05 ARALIK, PERŞEMBE, 2024

“Kıyamet Sonrası Olağan Bir Gün” Üzerine Bir Diyalog

“Kıyamet Sonrası Olağan Bir Gün” sergisi üzerine yazar Murat Gülsoy, küratör Işık Gençoğlu ve sanatçılar Ayşenur Köksal, Işıl Güleçyüz ve Joel Menemşe ile konuştuk.

“Kıyamet Sonrası Olağan Bir Gün” Üzerine Bir Diyalog

Işık Gençoğlu küratörlüğünde Istanbul Concept’te gerçekleşen “Kıyamet Sonrası Olağan Bir Gün”, üç sanatçının; Ayşenur Köksal, Işıl Güleçyüz ve Joel Menemşe’nin işlerini bir araya getiriyor. Murat Gülsoy’un Can Yayınları tarafından geçtiğimiz günlerde yayımlanan, sergiyle aynı başlıklı kitabından yola çıkılarak kurgulanan sergi, edebiyat ile sanat arasındaki bağa/ilişkiye dair de izleyicilere bambaşka bir perspektif sunuyor.
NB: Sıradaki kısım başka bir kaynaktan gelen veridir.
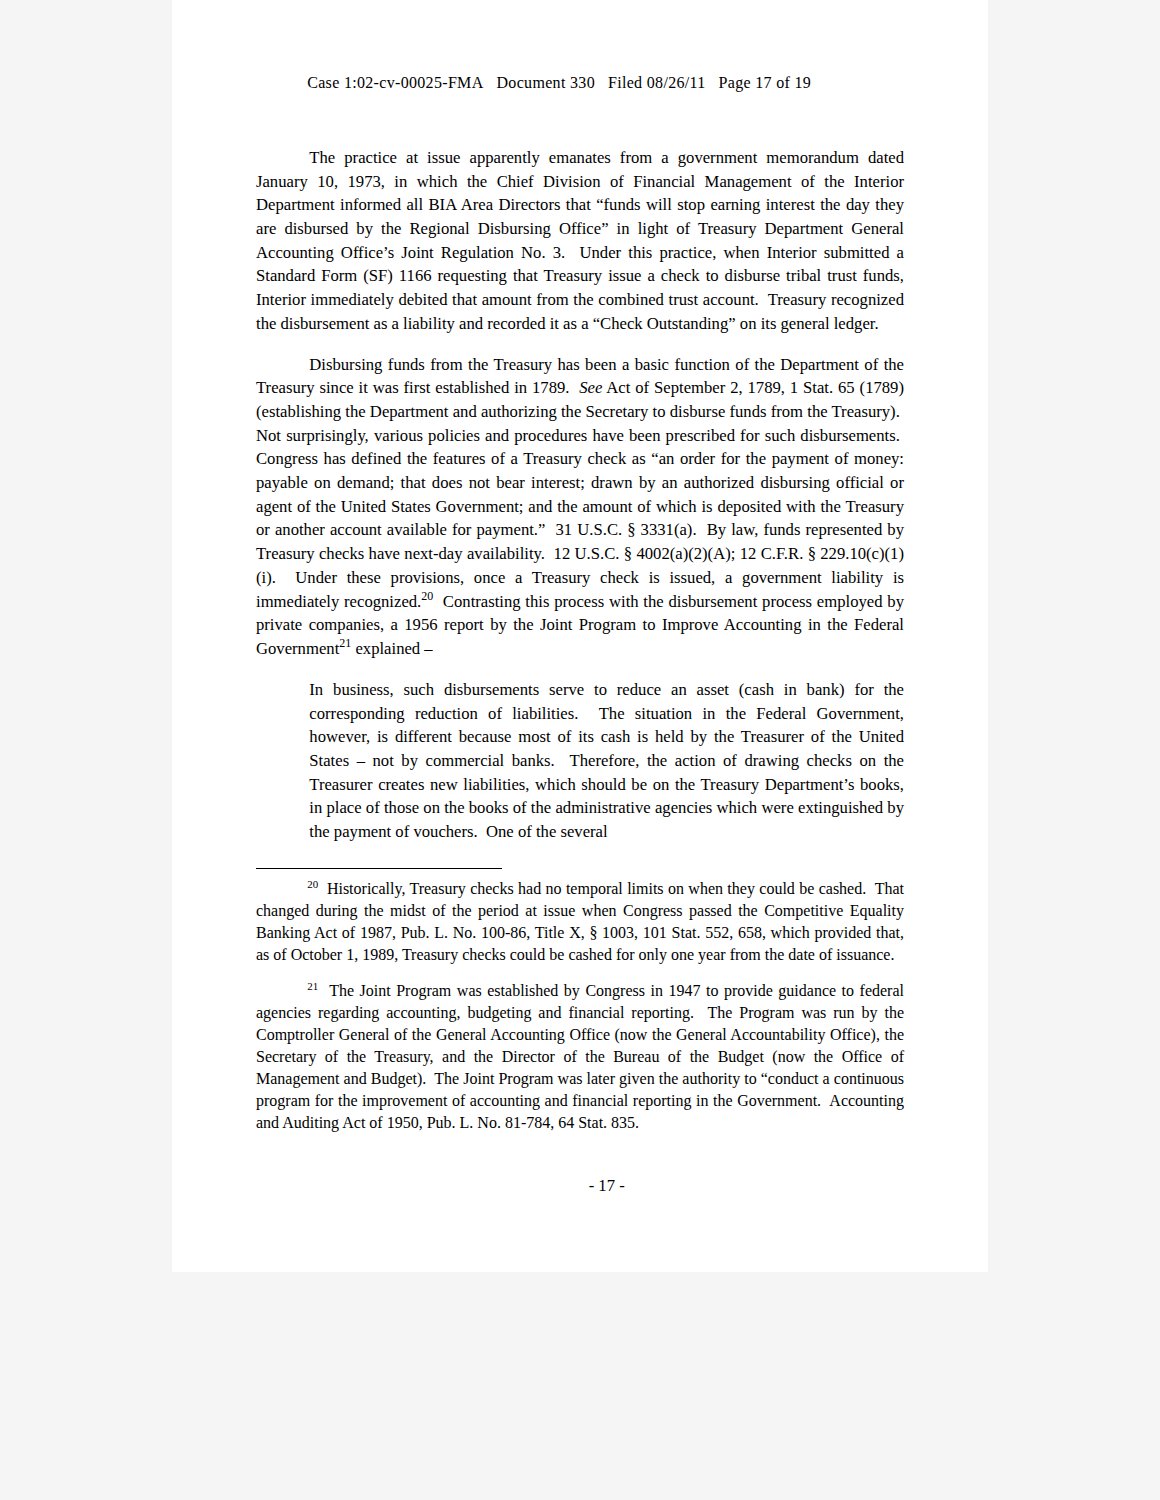Case 1:02-cv-00025-FMA Document 330 Filed 08/26/11 Page 17 of 19
The practice at issue apparently emanates from a government memorandum dated January 10, 1973, in which the Chief Division of Financial Management of the Interior Department informed all BIA Area Directors that “funds will stop earning interest the day they are disbursed by the Regional Disbursing Office” in light of Treasury Department General Accounting Office’s Joint Regulation No. 3. Under this practice, when Interior submitted a Standard Form (SF) 1166 requesting that Treasury issue a check to disburse tribal trust funds, Interior immediately debited that amount from the combined trust account. Treasury recognized the disbursement as a liability and recorded it as a “Check Outstanding” on its general ledger.
Disbursing funds from the Treasury has been a basic function of the Department of the Treasury since it was first established in 1789. See Act of September 2, 1789, 1 Stat. 65 (1789) (establishing the Department and authorizing the Secretary to disburse funds from the Treasury). Not surprisingly, various policies and procedures have been prescribed for such disbursements. Congress has defined the features of a Treasury check as “an order for the payment of money: payable on demand; that does not bear interest; drawn by an authorized disbursing official or agent of the United States Government; and the amount of which is deposited with the Treasury or another account available for payment.” 31 U.S.C. § 3331(a). By law, funds represented by Treasury checks have next-day availability. 12 U.S.C. § 4002(a)(2)(A); 12 C.F.R. § 229.10(c)(1)(i). Under these provisions, once a Treasury check is issued, a government liability is immediately recognized.20 Contrasting this process with the disbursement process employed by private companies, a 1956 report by the Joint Program to Improve Accounting in the Federal Government21 explained –
In business, such disbursements serve to reduce an asset (cash in bank) for the corresponding reduction of liabilities. The situation in the Federal Government, however, is different because most of its cash is held by the Treasurer of the United States – not by commercial banks. Therefore, the action of drawing checks on the Treasurer creates new liabilities, which should be on the Treasury Department’s books, in place of those on the books of the administrative agencies which were extinguished by the payment of vouchers. One of the several
20 Historically, Treasury checks had no temporal limits on when they could be cashed. That changed during the midst of the period at issue when Congress passed the Competitive Equality Banking Act of 1987, Pub. L. No. 100-86, Title X, § 1003, 101 Stat. 552, 658, which provided that, as of October 1, 1989, Treasury checks could be cashed for only one year from the date of issuance.
21 The Joint Program was established by Congress in 1947 to provide guidance to federal agencies regarding accounting, budgeting and financial reporting. The Program was run by the Comptroller General of the General Accounting Office (now the General Accountability Office), the Secretary of the Treasury, and the Director of the Bureau of the Budget (now the Office of Management and Budget). The Joint Program was later given the authority to “conduct a continuous program for the improvement of accounting and financial reporting in the Government. Accounting and Auditing Act of 1950, Pub. L. No. 81-784, 64 Stat. 835.
- 17 -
Yeni romanınız Kıyamet Sonrası Olağan Bir Gün, geçtiğimiz günlerde yayımlandı. Romana paralel bir şekilde yine aynı başlığı taşıyan bir sergi, İstanbul Concept’te izleyicilerle buluştu. Dolayısıyla edebiyat ve sanat arasında özel bir kesişim kümesinden söz ediyoruz. Öncelikle roman fikri ve içeriği nasıl gelişti? Kitap nasıl gün yüzüne çıktı?
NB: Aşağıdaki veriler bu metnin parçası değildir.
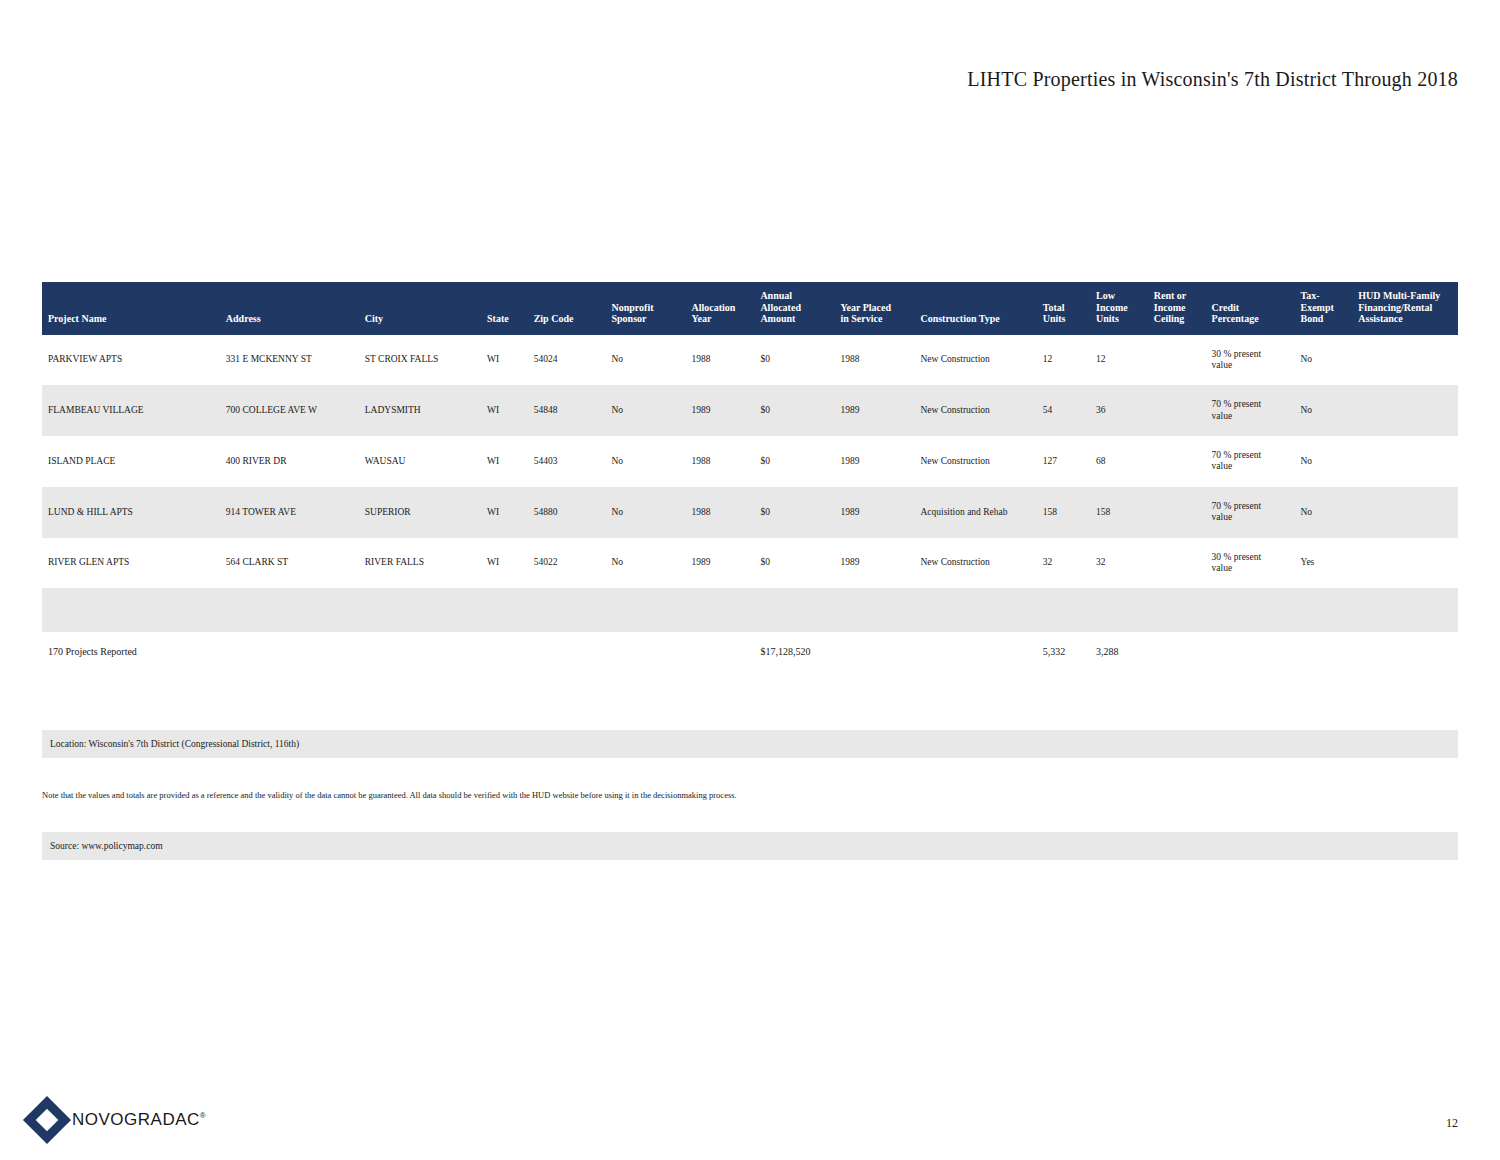LIHTC Properties in Wisconsin's 7th District Through 2018
| Project Name | Address | City | State | Zip Code | Nonprofit Sponsor | Allocation Year | Annual Allocated Amount | Year Placed in Service | Construction Type | Total Units | Low Income Units | Rent or Income Ceiling | Credit Percentage | Tax- Exempt Bond | HUD Multi-Family Financing/Rental Assistance |
| --- | --- | --- | --- | --- | --- | --- | --- | --- | --- | --- | --- | --- | --- | --- | --- |
| PARKVIEW APTS | 331 E MCKENNY ST | ST CROIX FALLS | WI | 54024 | No | 1988 | $0 | 1988 | New Construction | 12 | 12 | | 30 % present value | No | |
| FLAMBEAU VILLAGE | 700 COLLEGE AVE W | LADYSMITH | WI | 54848 | No | 1989 | $0 | 1989 | New Construction | 54 | 36 | | 70 % present value | No | |
| ISLAND PLACE | 400 RIVER DR | WAUSAU | WI | 54403 | No | 1988 | $0 | 1989 | New Construction | 127 | 68 | | 70 % present value | No | |
| LUND & HILL APTS | 914 TOWER AVE | SUPERIOR | WI | 54880 | No | 1988 | $0 | 1989 | Acquisition and Rehab | 158 | 158 | | 70 % present value | No | |
| RIVER GLEN APTS | 564 CLARK ST | RIVER FALLS | WI | 54022 | No | 1989 | $0 | 1989 | New Construction | 32 | 32 | | 30 % present value | Yes | |
| 170 Projects Reported | | | | | | | $17,128,520 | | | 5,332 | 3,288 | | | | |
Location: Wisconsin's 7th District (Congressional District, 116th)
Note that the values and totals are provided as a reference and the validity of the data cannot be guaranteed. All data should be verified with the HUD website before using it in the decisionmaking process.
Source: www.policymap.com
NOVOGRADAC®
12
Murat Gülsoy: Bu roman daha önce yazdıklarımdan çok farklı bir şekilde doğdu. O sırada başka bir kitap üzerinde çalışıyordum, Ressam Vasıf’ın Gizli Aşklar Tarihi. Epeyce uzun zamana yayılmış bir romandı. Onun üzerinde çalışıyordum. Bir zeytin ağacının altında oturmuş yazdıklarımı gözden geçirirken zihnimde bir görüntü belirdi, böyle bir zeytin ağacının altında ne yapacağını bilmez bir şekilde oturan yaşlı bir melek… Hemen defterime not almaya başladım. Sonra bu türden görüntülerin arkası gelmeye başladı, ben de anladım ki yeni bir dünyanın içine giriyorum… Hazırlıksızım üstelik. Bu dünya benim için hem çok tanıdık hem çok yabancı… Bu şekilde yazmaya devam ettim. Bir yıla yakın bir süre, ara ara bu metinler gelmeye devam etti. Tabii ben de bu dünyayı tanıdıkça, onun için de gezdikçe, onun çok bir belirgin bir atmosferinin olduğunu fark ettim. Zamanın durmuş olduğu, bir tür kıyamet sonrası bir ortam… Sonra da başladığı gibi bitti. Büyük bir okyanus dalgasının gelip sonra geri çekilmesi gibi…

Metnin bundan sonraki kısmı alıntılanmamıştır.